Can You Ever Forgive Me? is not, despite the narrative, McCarthy’s first foray into drama. She played a supporting role in 2014’s St. Vincent, a put-upon single mother to Bill Murray’s cantankerous aging veteran. It’s a thankless role, though a useful testing ground. Before McCarthy could be Megan Price, she had to be Sookie St. James. And before she could be Lee Israel, she had to be Maggie Bronstein. Israel proves worth the warm-up, though I doubt, in the long run, she’ll go down as one of McCarthy’s most enduring roles. A literal cat lady of a biographer who turns to impersonating more famous writers for cash, Israel is a potential stereotype of a lonely, isolated New Yorker. McCarthy enriches her not through pathos, at least primarily, but through a prickly spirit; this is a movie with more jabs than tears. The film ultimately doesn’t transcend its Oscar-fare trappings: a true story, a period setting, a bad wig. But McCarthy makes browbeating a bookstore clerk look nearly as fun as accosting an air marshal. Consider her portfolio rounded.
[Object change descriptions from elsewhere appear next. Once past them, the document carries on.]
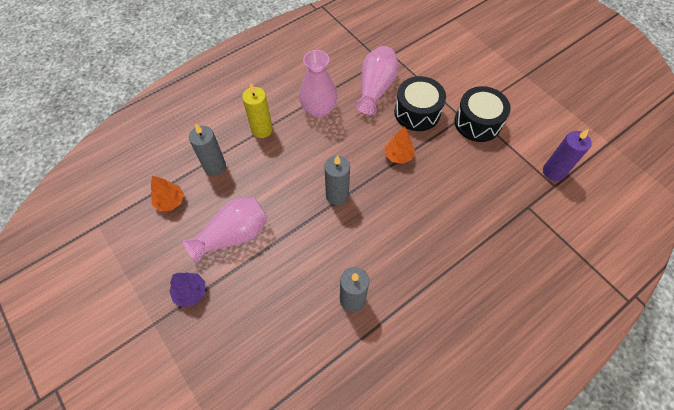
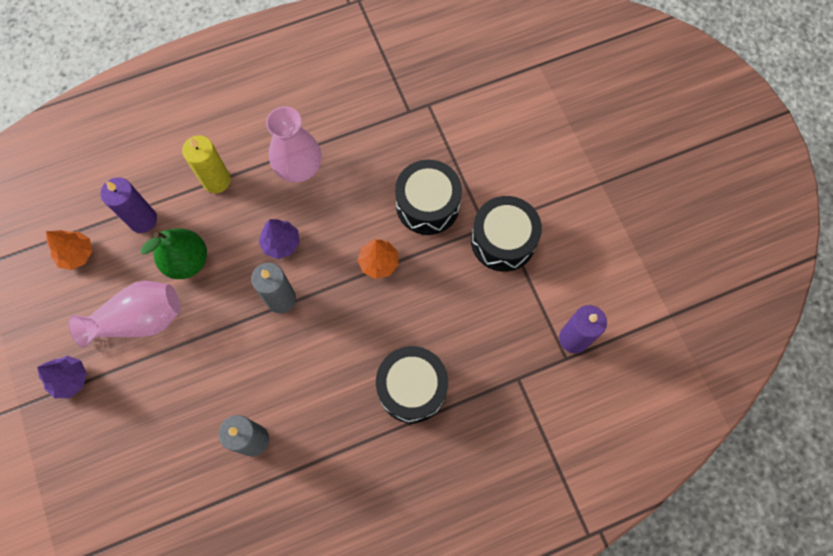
camera: 15 degrees right, 10 degrees up
(215, 167) = (143, 220): grey candle -> purple candle
(257, 186) = (187, 261): none -> green pear
(323, 159) = (281, 243): none -> purple tree
(375, 88) = (385, 154): pink vase -> none
(456, 232) = (412, 388): none -> black drum

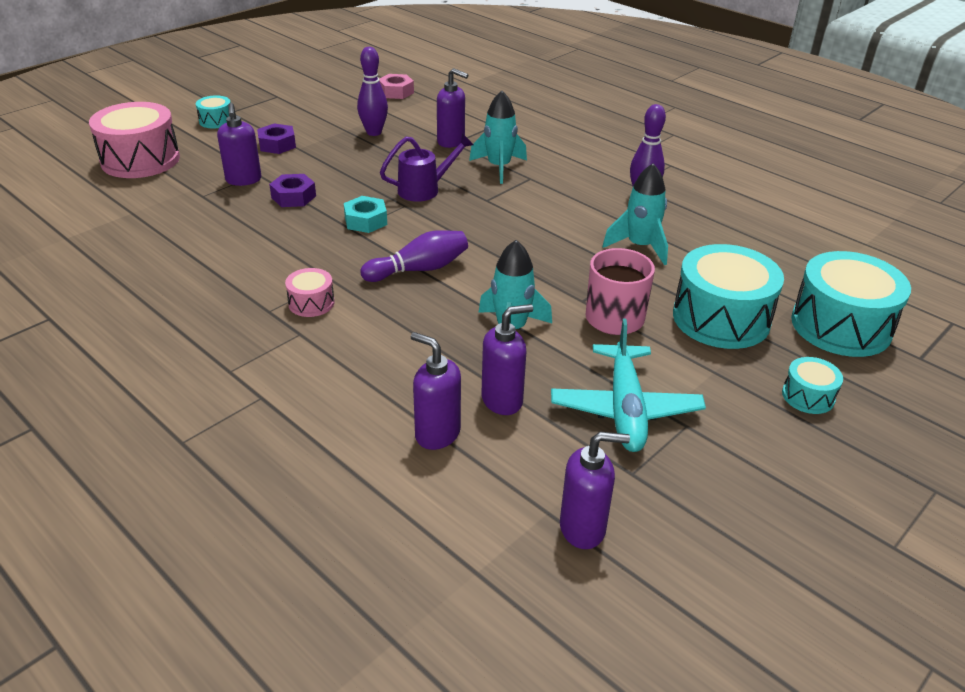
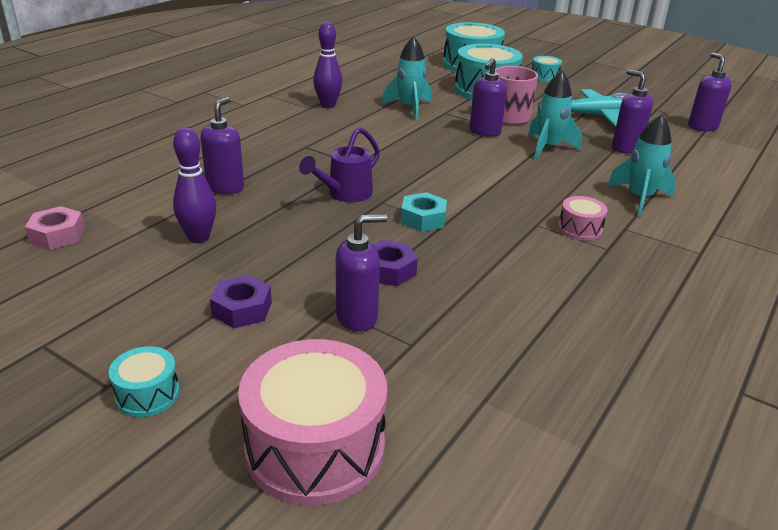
camera: 100 degrees left, 5 degrees down
(419, 269) = (493, 185): purple bowling pin -> none
(424, 190) = (345, 194): purple watering can -> purple watering can turned 105 degrees counterclockwise
(437, 434) = (677, 166): purple soap dispenser -> purple soap dispenser (484, 132)
(499, 167) = (286, 160): turquoise rocket -> turquoise rocket (639, 198)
McCarthy has legitimately universal appeal that feels neither generic nor edgeless, a vanishing scarcity in 2018. She can swear a blue streak, yet still make movies you can bring the whole family to, provided you’re comfortable with the youngest members of said family having a more than passing familiarity with human anatomy. And she’s used this quality to build a celebrity that harkens back to vertically integrated film comedians of decades past, from Buster Keaton to Jim Carrey. None of these figures were women, of course, let alone plus-sized women who became megastars in their 40s. Chances are, though, that most of her fans have never stopped mid-chortle to note this. Melissa McCarthy makes history in plain sight.